*** Opening of Study material ***
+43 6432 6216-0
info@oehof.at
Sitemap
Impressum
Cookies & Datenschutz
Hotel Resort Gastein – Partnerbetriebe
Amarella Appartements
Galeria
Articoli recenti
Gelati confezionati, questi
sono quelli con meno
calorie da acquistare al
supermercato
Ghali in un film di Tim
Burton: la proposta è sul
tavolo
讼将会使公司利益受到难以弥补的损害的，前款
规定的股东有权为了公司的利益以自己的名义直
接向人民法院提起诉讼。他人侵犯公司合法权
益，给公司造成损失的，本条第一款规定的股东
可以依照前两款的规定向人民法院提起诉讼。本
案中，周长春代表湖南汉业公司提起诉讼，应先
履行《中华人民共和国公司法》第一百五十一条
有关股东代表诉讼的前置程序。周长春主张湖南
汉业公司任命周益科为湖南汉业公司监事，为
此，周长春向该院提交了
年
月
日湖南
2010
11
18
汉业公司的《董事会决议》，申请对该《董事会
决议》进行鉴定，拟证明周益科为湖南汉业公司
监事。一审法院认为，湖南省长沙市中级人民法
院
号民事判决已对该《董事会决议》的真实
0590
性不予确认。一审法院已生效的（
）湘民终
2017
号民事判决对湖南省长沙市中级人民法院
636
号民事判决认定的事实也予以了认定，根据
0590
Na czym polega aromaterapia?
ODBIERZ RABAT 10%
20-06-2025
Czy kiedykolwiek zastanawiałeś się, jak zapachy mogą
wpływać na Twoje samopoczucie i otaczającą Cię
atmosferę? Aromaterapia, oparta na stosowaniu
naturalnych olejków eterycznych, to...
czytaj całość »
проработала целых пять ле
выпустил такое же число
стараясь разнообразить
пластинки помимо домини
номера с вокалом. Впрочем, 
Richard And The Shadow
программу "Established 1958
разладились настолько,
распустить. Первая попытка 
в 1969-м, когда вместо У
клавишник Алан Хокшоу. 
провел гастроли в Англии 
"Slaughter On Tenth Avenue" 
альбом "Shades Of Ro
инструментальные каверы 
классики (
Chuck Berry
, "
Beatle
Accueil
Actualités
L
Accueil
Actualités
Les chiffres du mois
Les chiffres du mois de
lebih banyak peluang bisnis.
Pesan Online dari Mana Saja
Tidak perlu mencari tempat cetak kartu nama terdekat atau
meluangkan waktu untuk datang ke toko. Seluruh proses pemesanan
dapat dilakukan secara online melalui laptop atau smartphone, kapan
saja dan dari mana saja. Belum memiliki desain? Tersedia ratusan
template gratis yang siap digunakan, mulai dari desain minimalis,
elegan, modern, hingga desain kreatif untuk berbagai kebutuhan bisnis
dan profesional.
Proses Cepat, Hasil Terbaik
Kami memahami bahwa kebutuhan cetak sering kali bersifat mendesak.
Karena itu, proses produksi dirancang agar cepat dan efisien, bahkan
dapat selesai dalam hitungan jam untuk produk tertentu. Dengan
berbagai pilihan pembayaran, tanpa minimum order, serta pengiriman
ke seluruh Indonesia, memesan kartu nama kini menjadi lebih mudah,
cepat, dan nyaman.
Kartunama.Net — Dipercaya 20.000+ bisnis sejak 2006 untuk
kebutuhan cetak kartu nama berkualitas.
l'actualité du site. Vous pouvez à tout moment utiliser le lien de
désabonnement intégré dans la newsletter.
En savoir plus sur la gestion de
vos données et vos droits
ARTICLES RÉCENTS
*** Close of Study material ***
Return each line of the data exactly as written above.

+43 6432 6216-0
info@oehof.at
Sitemap
Impressum
Cookies & Datenschutz
Hotel Resort Gastein – Partnerbetriebe
Amarella Appartements
Galeria
Articoli recenti
Gelati confezionati, questi
sono quelli con meno
calorie da acquistare al
supermercato
Ghali in un film di Tim
Burton: la proposta è sul
tavolo
讼将会使公司利益受到难以弥补的损害的，前款
规定的股东有权为了公司的利益以自己的名义直
接向人民法院提起诉讼。他人侵犯公司合法权
益，给公司造成损失的，本条第一款规定的股东
可以依照前两款的规定向人民法院提起诉讼。本
案中，周长春代表湖南汉业公司提起诉讼，应先
履行《中华人民共和国公司法》第一百五十一条
有关股东代表诉讼的前置程序。周长春主张湖南
汉业公司任命周益科为湖南汉业公司监事，为
此，周长春向该院提交了
年
月
日湖南
2010
11
18
汉业公司的《董事会决议》，申请对该《董事会
决议》进行鉴定，拟证明周益科为湖南汉业公司
监事。一审法院认为，湖南省长沙市中级人民法
院
号民事判决已对该《董事会决议》的真实
0590
性不予确认。一审法院已生效的（
）湘民终
2017
号民事判决对湖南省长沙市中级人民法院
636
号民事判决认定的事实也予以了认定，根据
0590
Na czym polega aromaterapia?
ODBIERZ RABAT 10%
20-06-2025
Czy kiedykolwiek zastanawiałeś się, jak zapachy mogą
wpływać na Twoje samopoczucie i otaczającą Cię
atmosferę? Aromaterapia, oparta na stosowaniu
naturalnych olejków eterycznych, to...
czytaj całość »
проработала целых пять ле
выпустил такое же число
стараясь разнообразить
пластинки помимо домини
номера с вокалом. Впрочем, 
Richard And The Shadow
программу "Established 1958
разладились настолько,
распустить. Первая попытка 
в 1969-м, когда вместо У
клавишник Алан Хокшоу. 
провел гастроли в Англии 
"Slaughter On Tenth Avenue" 
альбом "Shades Of Ro
инструментальные каверы 
классики (
Chuck Berry
, "
Beatle
Accueil
Actualités
L
Accueil
Actualités
Les chiffres du mois
Les chiffres du mois de
lebih banyak peluang bisnis.
Pesan Online dari Mana Saja
Tidak perlu mencari tempat cetak kartu nama terdekat atau
meluangkan waktu untuk datang ke toko. Seluruh proses pemesanan
dapat dilakukan secara online melalui laptop atau smartphone, kapan
saja dan dari mana saja. Belum memiliki desain? Tersedia ratusan
template gratis yang siap digunakan, mulai dari desain minimalis,
elegan, modern, hingga desain kreatif untuk berbagai kebutuhan bisnis
dan profesional.
Proses Cepat, Hasil Terbaik
Kami memahami bahwa kebutuhan cetak sering kali bersifat mendesak.
Karena itu, proses produksi dirancang agar cepat dan efisien, bahkan
dapat selesai dalam hitungan jam untuk produk tertentu. Dengan
berbagai pilihan pembayaran, tanpa minimum order, serta pengiriman
ke seluruh Indonesia, memesan kartu nama kini menjadi lebih mudah,
cepat, dan nyaman.
Kartunama.Net — Dipercaya 20.000+ bisnis sejak 2006 untuk
kebutuhan cetak kartu nama berkualitas.
l'actualité du site. Vous pouvez à tout moment utiliser le lien de
désabonnement intégré dans la newsletter.
En savoir plus sur la gestion de
vos données et vos droits
ARTICLES RÉCENTS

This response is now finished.